Construction and Rig

The materials used are oak and larch and the construction is very like the Norse longboats. The keel is laid together with transom and stem (bow piece). The hull planks (strakes) are then laid from keel to handrail. They are overlapped and nailed (clinker-built). The 'ribs' and thwarts (planks running across the width) are added afterwards.

Traditional cobles are single masted vessel with a dipping lug sail - one spar to spread the top and suspended about one-third away from one end of that spar. They do not use a bowsprit but a storm mast and a jib and sometimes a staysail were rigged, both triangular sails. Sails were usually coloured dark red, a result of rot-proofing. The deep forefoot does not make them difficult to steer and a narrow, deep rudder with a tuller is fitted to change the boat's Centre of Lateral Resistance without which they could not be sailed. This would be removed to allow landing.


The traditional vessel is launched by family and friends pushing it, bow-first into the surf and rowing into quieter waters before stepping (raising) the mast, setting the rudder and raising sail. The tumblehome at the stern prevents too much water coming aboard when under way in heavy seas or surf.

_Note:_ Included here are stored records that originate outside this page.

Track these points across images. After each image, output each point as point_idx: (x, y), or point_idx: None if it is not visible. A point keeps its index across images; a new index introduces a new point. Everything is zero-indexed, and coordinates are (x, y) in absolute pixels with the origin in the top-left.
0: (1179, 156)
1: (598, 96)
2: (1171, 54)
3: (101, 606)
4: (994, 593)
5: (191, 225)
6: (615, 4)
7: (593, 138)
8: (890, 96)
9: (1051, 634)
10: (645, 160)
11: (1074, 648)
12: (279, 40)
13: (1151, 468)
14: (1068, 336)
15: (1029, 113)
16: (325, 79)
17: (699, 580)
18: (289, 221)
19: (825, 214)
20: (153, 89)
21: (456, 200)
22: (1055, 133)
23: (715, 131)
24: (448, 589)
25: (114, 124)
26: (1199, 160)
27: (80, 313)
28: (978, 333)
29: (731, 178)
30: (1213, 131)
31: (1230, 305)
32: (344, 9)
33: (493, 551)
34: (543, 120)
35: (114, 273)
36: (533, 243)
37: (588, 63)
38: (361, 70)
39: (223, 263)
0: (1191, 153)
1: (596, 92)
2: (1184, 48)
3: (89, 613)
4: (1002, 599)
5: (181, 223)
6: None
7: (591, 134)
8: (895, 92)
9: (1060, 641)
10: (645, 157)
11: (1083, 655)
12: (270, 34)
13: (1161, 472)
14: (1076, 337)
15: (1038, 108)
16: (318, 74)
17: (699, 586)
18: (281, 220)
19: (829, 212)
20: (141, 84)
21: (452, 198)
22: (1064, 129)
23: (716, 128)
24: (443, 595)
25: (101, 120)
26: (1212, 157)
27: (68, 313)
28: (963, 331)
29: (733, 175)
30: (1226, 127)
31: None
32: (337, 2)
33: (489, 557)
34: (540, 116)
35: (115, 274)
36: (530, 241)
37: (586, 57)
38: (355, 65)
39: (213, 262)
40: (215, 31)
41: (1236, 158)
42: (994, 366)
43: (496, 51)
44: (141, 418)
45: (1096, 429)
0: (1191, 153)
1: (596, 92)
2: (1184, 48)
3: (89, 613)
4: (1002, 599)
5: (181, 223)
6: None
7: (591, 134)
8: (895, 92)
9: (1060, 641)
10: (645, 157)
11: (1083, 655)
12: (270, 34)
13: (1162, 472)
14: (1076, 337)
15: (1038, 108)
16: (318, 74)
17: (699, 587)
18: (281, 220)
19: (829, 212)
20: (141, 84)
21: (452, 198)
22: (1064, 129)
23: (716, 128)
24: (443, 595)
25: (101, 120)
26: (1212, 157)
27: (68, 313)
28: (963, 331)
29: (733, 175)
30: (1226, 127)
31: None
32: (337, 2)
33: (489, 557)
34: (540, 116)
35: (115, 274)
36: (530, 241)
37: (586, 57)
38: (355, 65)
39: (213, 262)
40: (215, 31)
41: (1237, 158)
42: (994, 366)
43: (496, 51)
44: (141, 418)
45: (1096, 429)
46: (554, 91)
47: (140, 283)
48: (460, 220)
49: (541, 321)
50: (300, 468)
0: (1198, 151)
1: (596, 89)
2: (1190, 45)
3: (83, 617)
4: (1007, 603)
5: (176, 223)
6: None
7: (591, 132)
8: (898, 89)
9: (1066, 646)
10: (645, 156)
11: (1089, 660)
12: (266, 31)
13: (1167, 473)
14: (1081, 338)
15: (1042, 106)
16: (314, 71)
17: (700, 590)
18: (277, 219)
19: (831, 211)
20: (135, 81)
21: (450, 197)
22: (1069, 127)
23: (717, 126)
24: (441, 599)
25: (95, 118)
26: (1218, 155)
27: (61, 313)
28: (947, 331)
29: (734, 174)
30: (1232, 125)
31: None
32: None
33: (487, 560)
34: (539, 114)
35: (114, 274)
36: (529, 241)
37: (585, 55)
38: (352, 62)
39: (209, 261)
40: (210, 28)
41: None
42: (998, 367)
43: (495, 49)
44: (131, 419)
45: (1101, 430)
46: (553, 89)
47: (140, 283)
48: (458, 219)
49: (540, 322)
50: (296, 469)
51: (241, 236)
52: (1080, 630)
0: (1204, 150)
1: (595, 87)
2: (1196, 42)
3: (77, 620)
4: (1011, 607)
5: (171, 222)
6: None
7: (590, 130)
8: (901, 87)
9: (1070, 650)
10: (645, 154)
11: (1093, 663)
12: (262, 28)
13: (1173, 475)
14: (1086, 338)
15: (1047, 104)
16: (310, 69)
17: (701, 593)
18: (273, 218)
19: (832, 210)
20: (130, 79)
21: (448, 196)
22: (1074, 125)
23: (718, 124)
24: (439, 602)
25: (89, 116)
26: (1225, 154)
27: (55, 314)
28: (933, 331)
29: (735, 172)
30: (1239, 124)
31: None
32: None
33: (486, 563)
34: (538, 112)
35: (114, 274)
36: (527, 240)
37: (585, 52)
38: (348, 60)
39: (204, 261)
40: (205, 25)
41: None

Sailing a coble is an art learned from father or uncles and it is not easy. The boat is tacked (sailing into the wind) by lowering (dipping) the sail and putting the short end of the spar on the opposite side of the mast (away from the wind). It can be done without dipping, but some sail area is lost. This is perhaps another Viking technique.

Landing is done by unstepping (lowering) the mast, unshipping the rudder and then turning the boat stern on to the beach with the oars. The boat is then backed onto the beach, the forefoot acting as a rudder and keeping it straight, while the bow breaks the force of the waves. Once aground, family and friends turn out to drag the boat up the beach.

Although it was a characteristic boat of the eastern coast, it was not the only one. Some fishermen or fishing communities preferred the 'mule' a double-ended (bow at each end) hull that would do as well as the coble, but without the difficult sailing characteristics. It was not, however, as good a sea-boat as the coble.